Stored entries
============
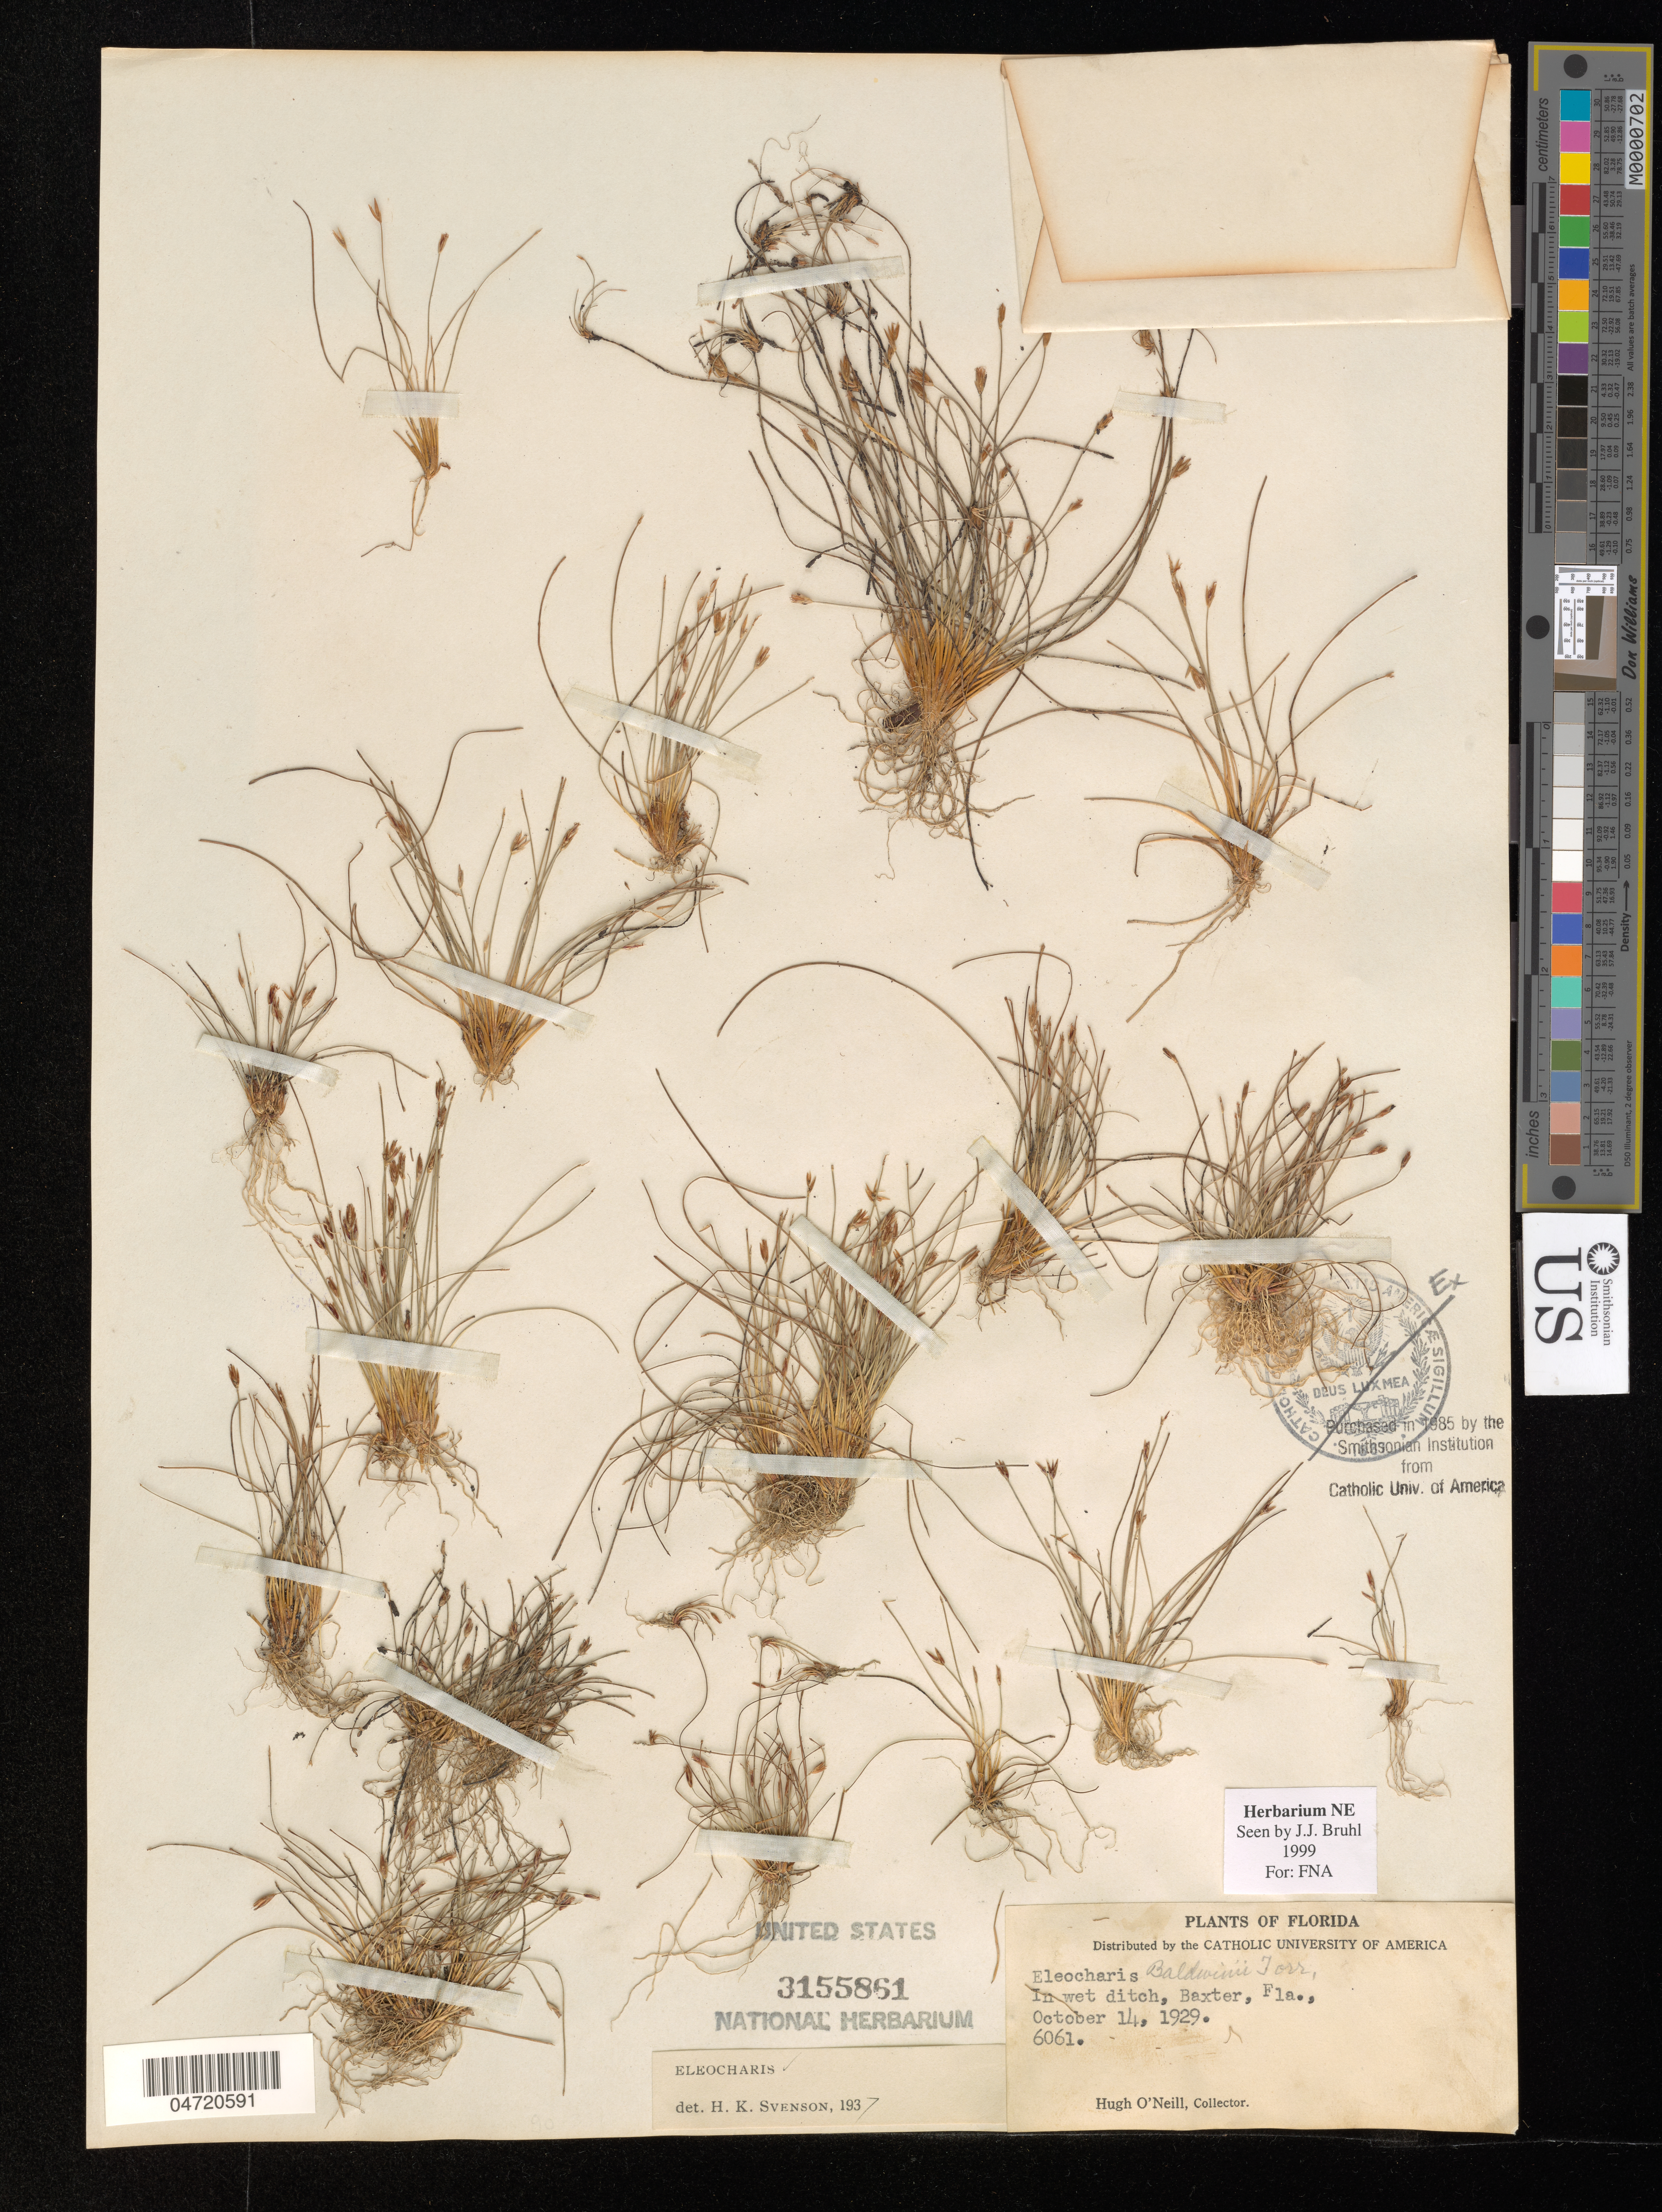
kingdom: Plantae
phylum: Tracheophyta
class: Liliopsida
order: Poales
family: Cyperaceae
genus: Eleocharis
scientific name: Eleocharis baldwinii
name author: (Torr.) Chapm.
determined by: Bruhl, J. J., (NE), University of New England (AUSTRALIA)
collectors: H. T. O' Neill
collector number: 6061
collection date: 1929-10-14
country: United States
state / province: Florida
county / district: Baker County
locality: Baxter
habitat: In wet ditch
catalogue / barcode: US 3155861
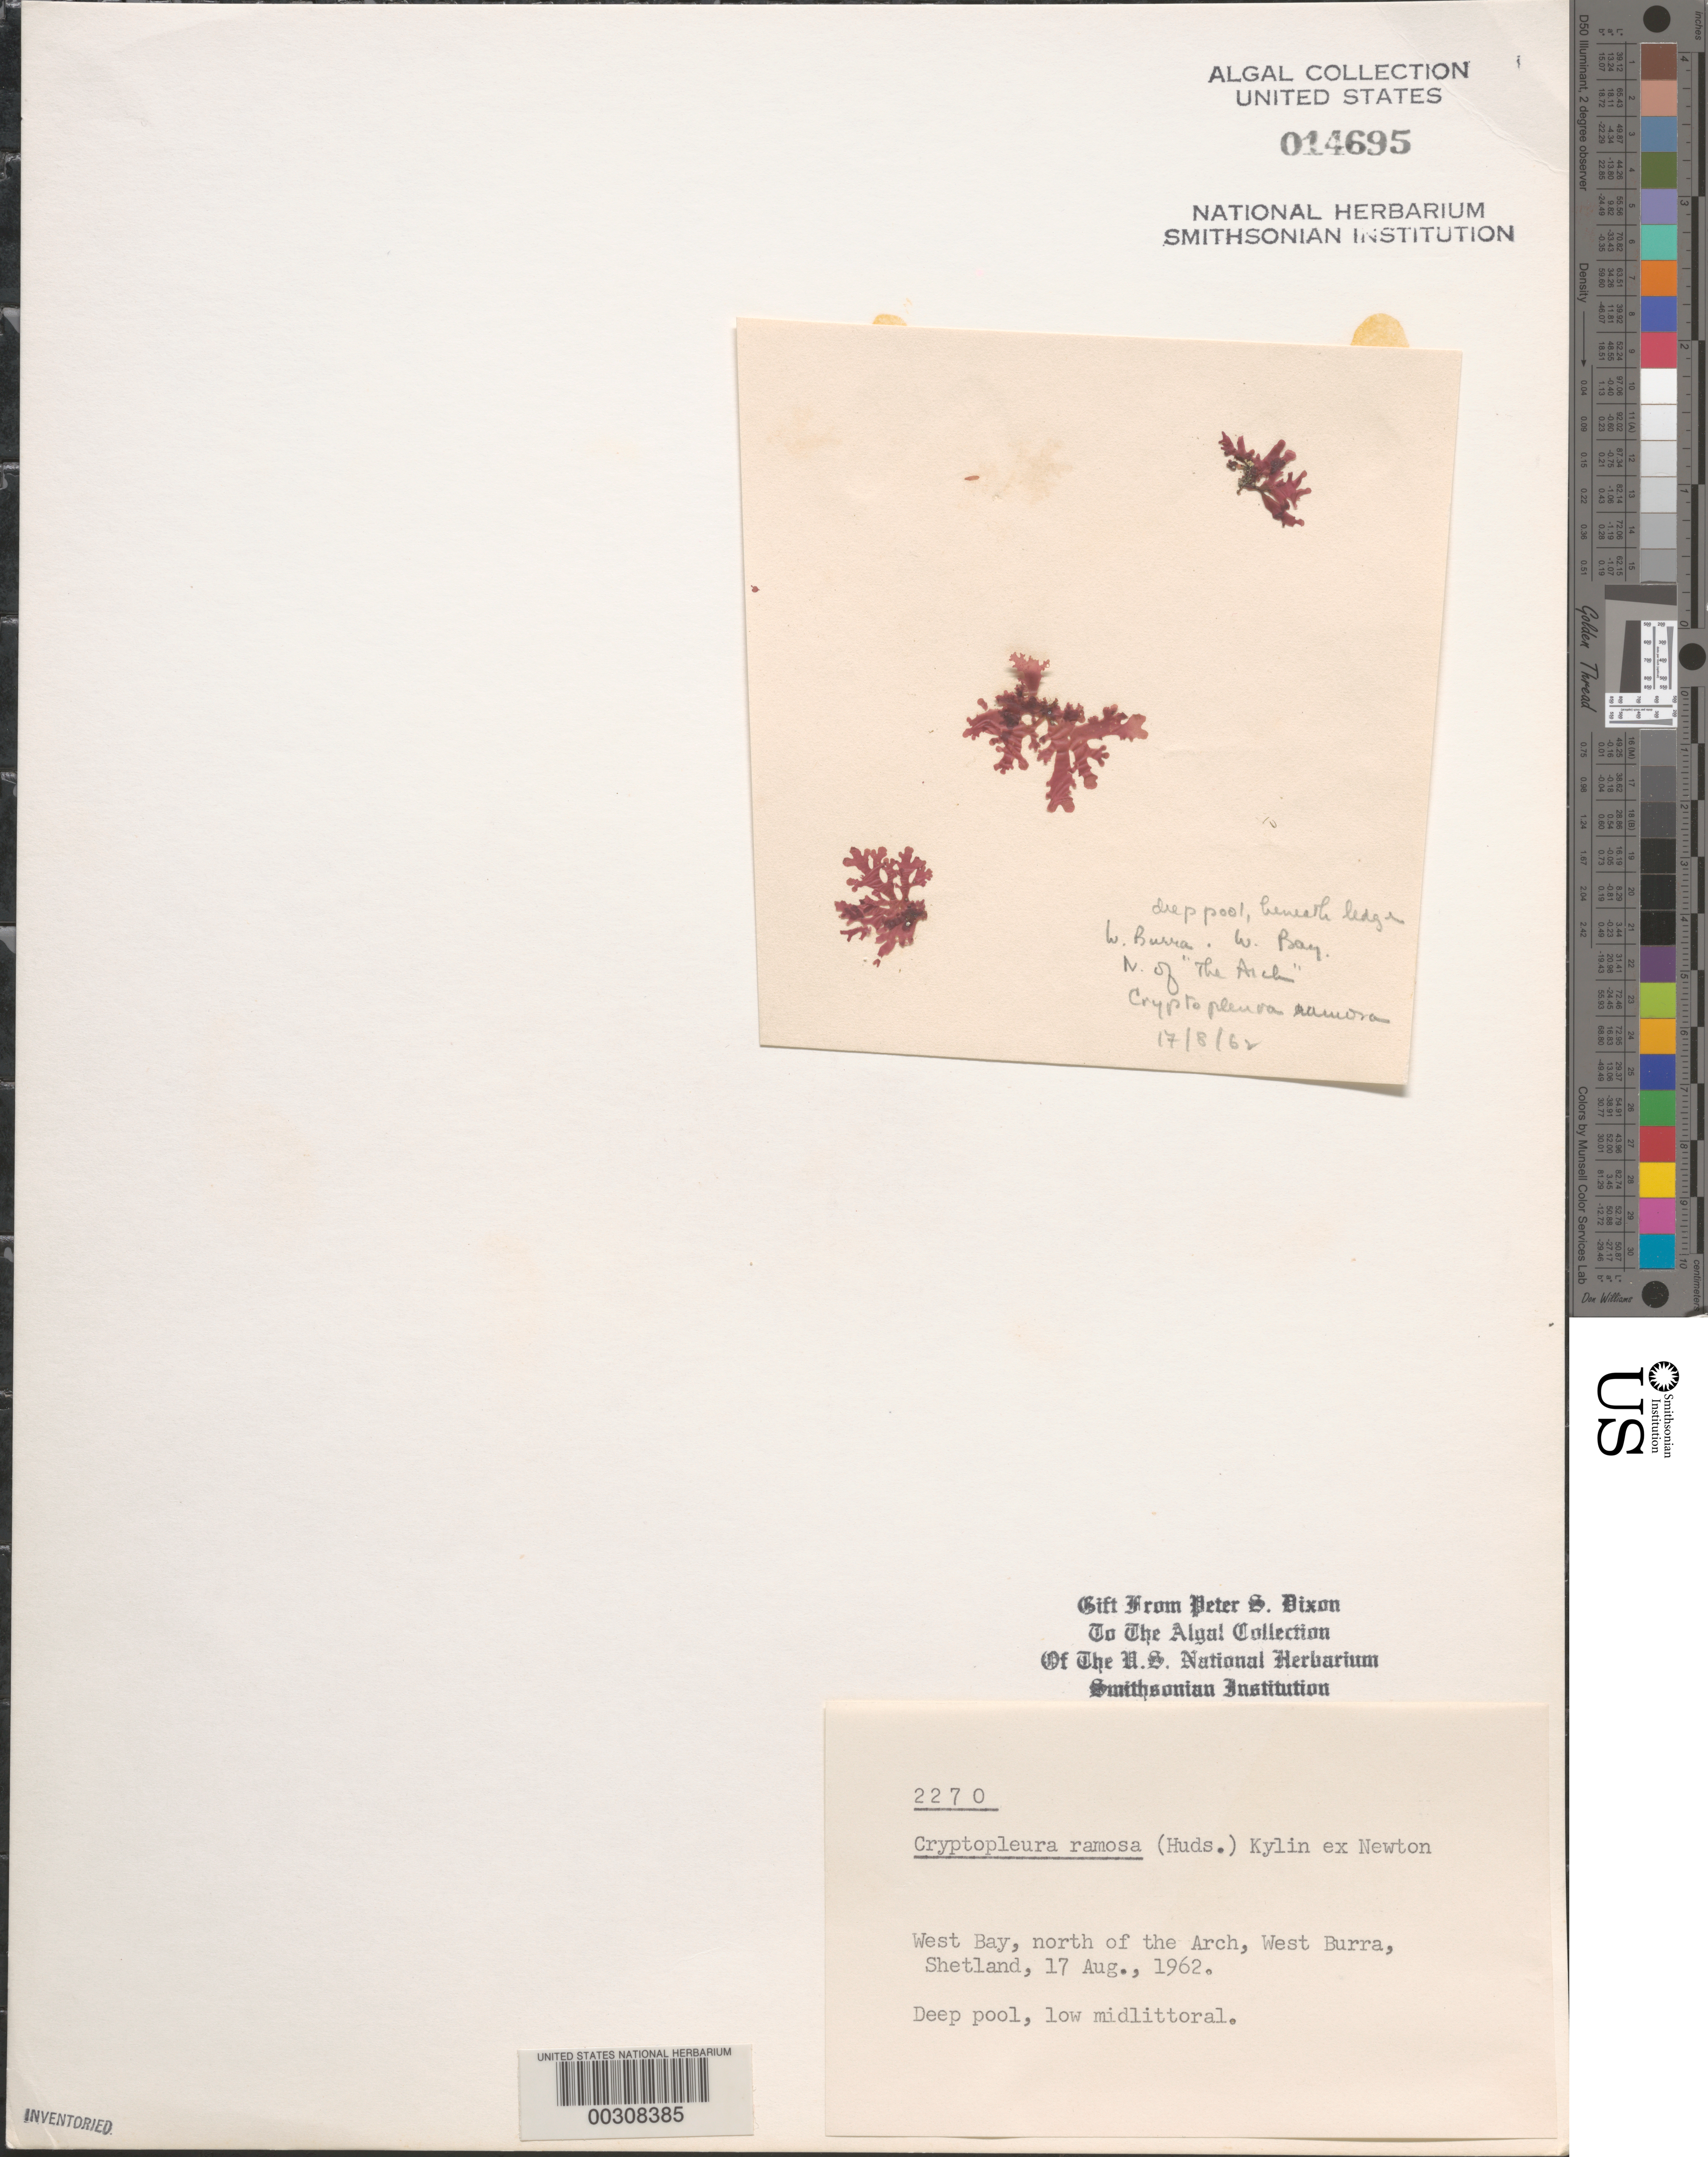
============
» **BRIEF**
Rename "collection date" to "date collected" throughout the entries and write them out again with nothing else changed. Leave the pictures out.

» **IN RESPONSE**
kingdom: Plantae
phylum: Tracheophyta
class: Liliopsida
order: Poales
family: Cyperaceae
genus: Eleocharis
scientific name: Eleocharis baldwinii
name author: (Torr.) Chapm.
determined by: Bruhl, J. J., (NE), University of New England (AUSTRALIA)
collectors: H. T. O' Neill
collector number: 6061
date collected: 1929-10-14
country: United States
state / province: Florida
county / district: Baker County
locality: Baxter
habitat: In wet ditch
catalogue / barcode: US 3155861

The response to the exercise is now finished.